**Task goal:** Please make an exact transcription of the records, keeping the pictures out of it.

**Source data:**

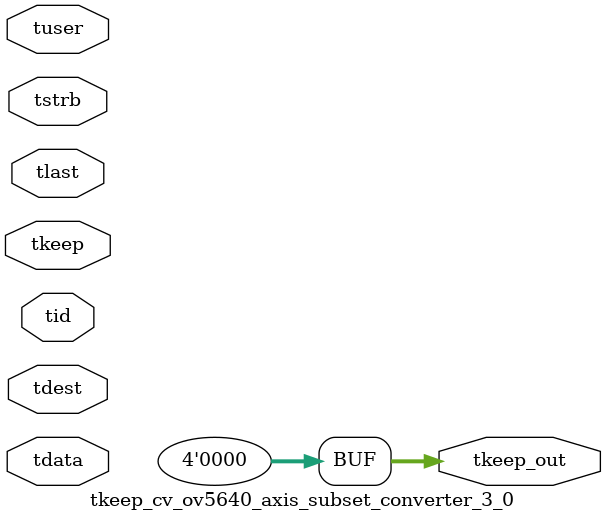
<source format=v>


`timescale 1ps/1ps

module tkeep_cv_ov5640_axis_subset_converter_3_0 #
(
parameter C_S_AXIS_TDATA_WIDTH = 32,
parameter C_S_AXIS_TUSER_WIDTH = 0,
parameter C_S_AXIS_TID_WIDTH   = 0,
parameter C_S_AXIS_TDEST_WIDTH = 0,
parameter C_M_AXIS_TDATA_WIDTH = 32
)
(
input  [(C_S_AXIS_TDATA_WIDTH == 0 ? 1 : C_S_AXIS_TDATA_WIDTH)-1:0     ] tdata,
input  [(C_S_AXIS_TUSER_WIDTH == 0 ? 1 : C_S_AXIS_TUSER_WIDTH)-1:0     ] tuser,
input  [(C_S_AXIS_TID_WIDTH   == 0 ? 1 : C_S_AXIS_TID_WIDTH)-1:0       ] tid,
input  [(C_S_AXIS_TDEST_WIDTH == 0 ? 1 : C_S_AXIS_TDEST_WIDTH)-1:0     ] tdest,
input  [(C_S_AXIS_TDATA_WIDTH/8)-1:0 ] tkeep,
input  [(C_S_AXIS_TDATA_WIDTH/8)-1:0 ] tstrb,
input                                                                    tlast,
output [(C_M_AXIS_TDATA_WIDTH/8)-1:0 ] tkeep_out
);

assign tkeep_out = {1'b0};

endmodule


</source>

**Finished task:**
<source format=v>


`timescale 1ps/1ps

module tkeep_cv_ov5640_axis_subset_converter_3_0 #
(
parameter C_S_AXIS_TDATA_WIDTH = 32,
parameter C_S_AXIS_TUSER_WIDTH = 0,
parameter C_S_AXIS_TID_WIDTH   = 0,
parameter C_S_AXIS_TDEST_WIDTH = 0,
parameter C_M_AXIS_TDATA_WIDTH = 32
)
(
input  [(C_S_AXIS_TDATA_WIDTH == 0 ? 1 : C_S_AXIS_TDATA_WIDTH)-1:0     ] tdata,
input  [(C_S_AXIS_TUSER_WIDTH == 0 ? 1 : C_S_AXIS_TUSER_WIDTH)-1:0     ] tuser,
input  [(C_S_AXIS_TID_WIDTH   == 0 ? 1 : C_S_AXIS_TID_WIDTH)-1:0       ] tid,
input  [(C_S_AXIS_TDEST_WIDTH == 0 ? 1 : C_S_AXIS_TDEST_WIDTH)-1:0     ] tdest,
input  [(C_S_AXIS_TDATA_WIDTH/8)-1:0 ] tkeep,
input  [(C_S_AXIS_TDATA_WIDTH/8)-1:0 ] tstrb,
input                                                                    tlast,
output [(C_M_AXIS_TDATA_WIDTH/8)-1:0 ] tkeep_out
);

assign tkeep_out = {1'b0};

endmodule


</source>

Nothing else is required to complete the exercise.